Soil Microbiomes with Distinct Assemblies through Vertical Soil Profiles Drive the Cycling of Multiple Nutrients in Reforested Ecosystems
Shuo Jiao, Weimin Chen, Jieli Wang, Nini Du, Qiaoping Li, Gehong Wei.
Abstract: Background: Soil microbiomes play an important role in the services and functioning of terrestrial ecosystems. However, little is known of their vertical responses to restoration process and their contributions to soil nutrient cycling in the subsurface profiles. Here, we investigated the community assembly of soil bacteria, archaea, and fungi along vertical (i.e., soil depths of 0–300 cm) and horizontal (i.e., distance from trees of 30–90 cm) profiles in a chronosequence of reforestation sites that represent over 30 years of restoration.
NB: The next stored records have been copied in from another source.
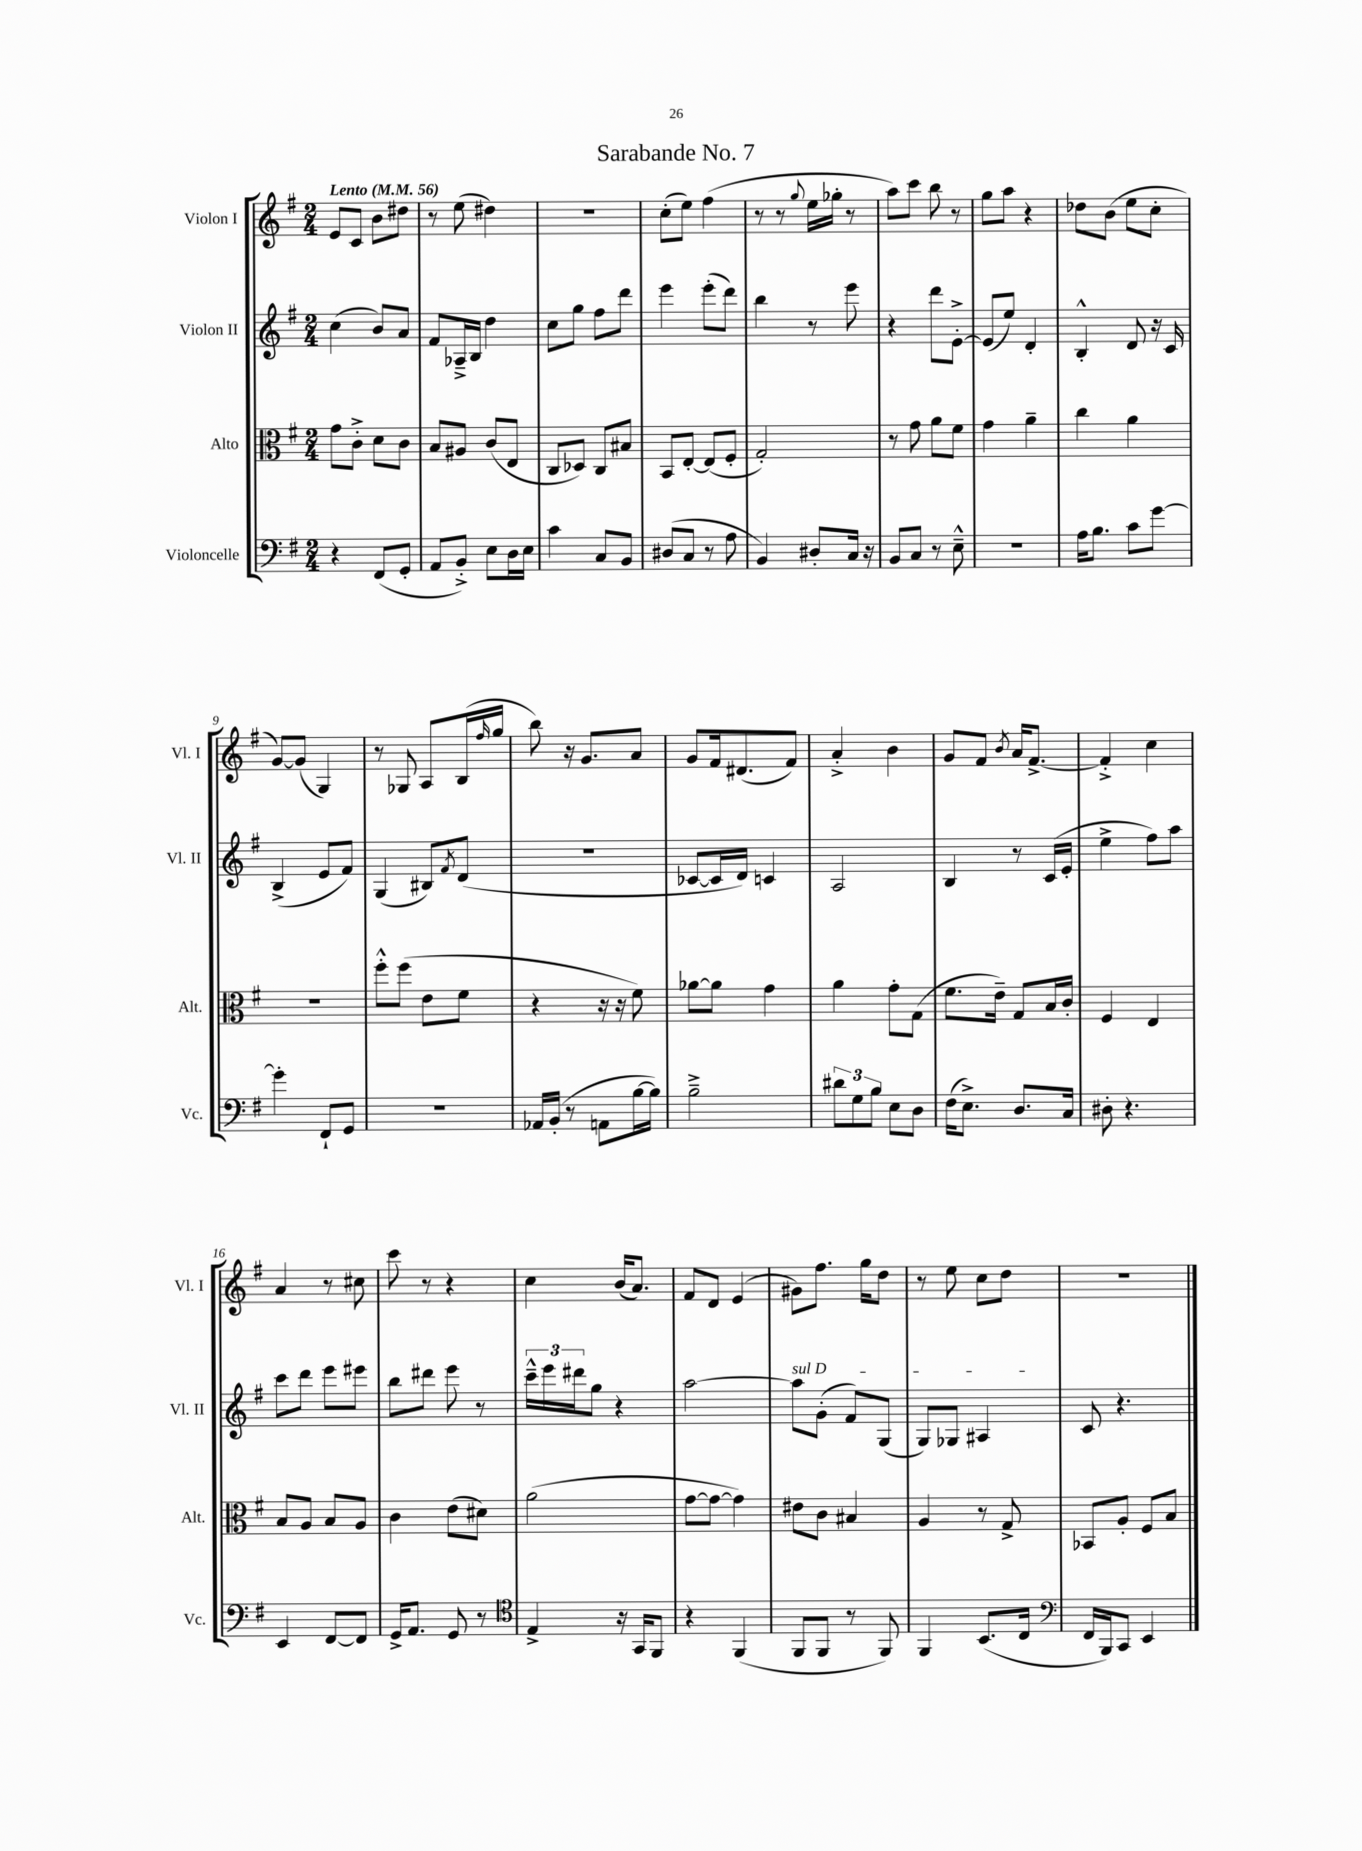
\header { title = "Sarabande No. 7" }
<<
\new StaffGroup <<
\new Staff = "s0" \with { instrumentName = "Violon I" shortInstrumentName = "Vl. I" } {
    \clef treble \key g \major \numericTimeSignature \time 2/4 \tempo "Lento" 4 = 56
    e'8 c'8 b'8 dis''8 |
    r8 e''8( dis''4) |
    r2 |
    c''8-.( e''8) fis''4( |
    r8 r8 \appoggiatura { g''8 } e''16 ges''16-. r8 |
    a''8) c'''8 b''8 r8 |
    g''8 a''8 r4 |
    des''8 b'8( e''8 c''8-. |
    g'8~) g'8( g4) |
    r8 ges8 a8 b16( \grace { fis''16 } g''16 |
    b''8) r16 g'8. a'8 |
    g'8 fis'16 dis'8.( fis'8) |
    a'4-.-> b'4 |
    g'8 fis'8 \acciaccatura { b'8 } a'16 fis'8.~-> |
    fis'4-.-> c''4 |
    a'4 r8 cis''8 |
    c'''8 r8 r4 |
    c''4 b'16( a'8.) |
    fis'8 d'8 e'4( |
    gis'8) fis''8. g''16 d''8 |
    r8 e''8 c''8 d''8 |
    r2 \bar "|." |
}
\new Staff = "s1" \with { instrumentName = "Violon II" shortInstrumentName = "Vl. II" } {
    \clef treble \key g \major \numericTimeSignature \time 2/4
    c''4( b'8) a'8 |
    fis'8 aes16---> b16 d''4 |
    c''8 g''8 fis''8 d'''8 |
    e'''4 e'''8-.( d'''8) |
    b''4 r8 e'''8 |
    r4 d'''8 e'8~-.-> |
    e'8( e''8) d'4-. |
    b4-.-^ d'8 r16 c'16 |
    b4->( e'8 fis'8) |
    g4( bis8) \acciaccatura { fis'8 } d'8( |
    r2 |
    ces'8~ ces'16 d'16) c'4 |
    a2 |
    b4 r8 c'16( e'16-. |
    e''4-> fis''8) a''8 |
    c'''8 d'''8 e'''8 eis'''8 |
    b''8 dis'''8 e'''8 r8 |
    \tuplet 3/2 { c'''16---^ e'''16 dis'''16 } g''8 r4 |
    a''2~ |
    \once \override TextSpanner.bound-details.left.text = \markup { \italic "sul D" } a''8\startTextSpan g'8-.( fis'8) g8( |
    g8) ges8 ais4\stopTextSpan |
    c'8 r4. \bar "|." |
}
\new Staff = "s2" \with { instrumentName = "Alto" shortInstrumentName = "Alt." } {
    \clef alto \key g \major \numericTimeSignature \time 2/4
    g'8 c'8-.-> d'8 c'8 |
    b8 ais8 c'8( e8 |
    c8 des8) c8 bis8 |
    b,8 e8~-. e8( fis8-. |
    g2-.) |
    r8 g'8 a'8 fis'8 |
    g'4 a'4-- |
    c''4 a'4 |
    r2 |
    fis''8-.-^ fis''8( e'8 fis'8 |
    r4 r16 r16 fis'8) |
    aes'8~ aes'8 g'4 |
    a'4 g'8-. g8( |
    fis'8. e'16--) g8 b16 c'16-. |
    fis4 e4 |
    b8 a8 b8 a8 |
    c'4 e'8( dis'8) |
    a'2( |
    g'8~ g'8~ g'4) |
    eis'8 c'8 bis4 |
    a4 r8 g8-> |
    bes,8 a8-. fis8 b8 \bar "|." |
}
\new Staff = "s3" \with { instrumentName = "Violoncelle" shortInstrumentName = "Vc." } {
    \clef bass \key g \major \numericTimeSignature \time 2/4
    r4 fis,8( g,8-. |
    a,8 b,8-.->) e8 d16 e16 |
    c'4 c8 b,8 |
    dis8( c8 r8 a8 |
    b,4) dis8-. c16 r16 |
    b,8 c8 r8 e8---^ |
    R2 |
    a16 b8. c'8 g'8~ |
    g'4-. fis,8-! g,8 |
    r2 |
    aes,16 b,16-.( r8 a,8 b16~ b16) |
    b2---> |
    \tuplet 3/2 { dis'8 g8 b8 } e8 d8 |
    fis16( e8.->) d8. c16 |
    dis8-. r4. |
    e,4 fis,8~ fis,8 |
    g,16-> a,8. g,8 r8 |
    \clef tenor e4-> r16 g,16 fis,8 |
    r4 fis,4( |
    fis,8 fis,8 r8 fis,8) |
    fis,4 b,8.( c16 |
    \clef bass fis,16 b,,16) c,8 e,4 \bar "|." |
}
>>
>>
Results: In the superficial layers (0–80 cm), bacterial and fungal diversity decreased, whereas archaeal diversity increased with increasing soil depth. As reforestation proceeded over time, the vertical spatial variation in bacterial communities decreased, while that in archaeal and fungal communities increased. Vertical distributions of the soil microbiomes were more related to the variation in soil properties, while their horizontal distributions may be driven by a gradient effect of roots extending from the tree. Bacterial and archaeal beta-diversity were strongly related to multi-nutrient cycling in the soil, respectively, playing major roles in deep and superficial layers.
Conclusions: Taken together, these results reveal a new perspective on the vertical and horizontal spatial variation in soil microbiomes at the fine scale of single trees. Distinct response patterns underpinned the contributions of soil bacteria, archaea, and fungi as a function of subsurface nutrient cycling during the reforestation of ex-arable land.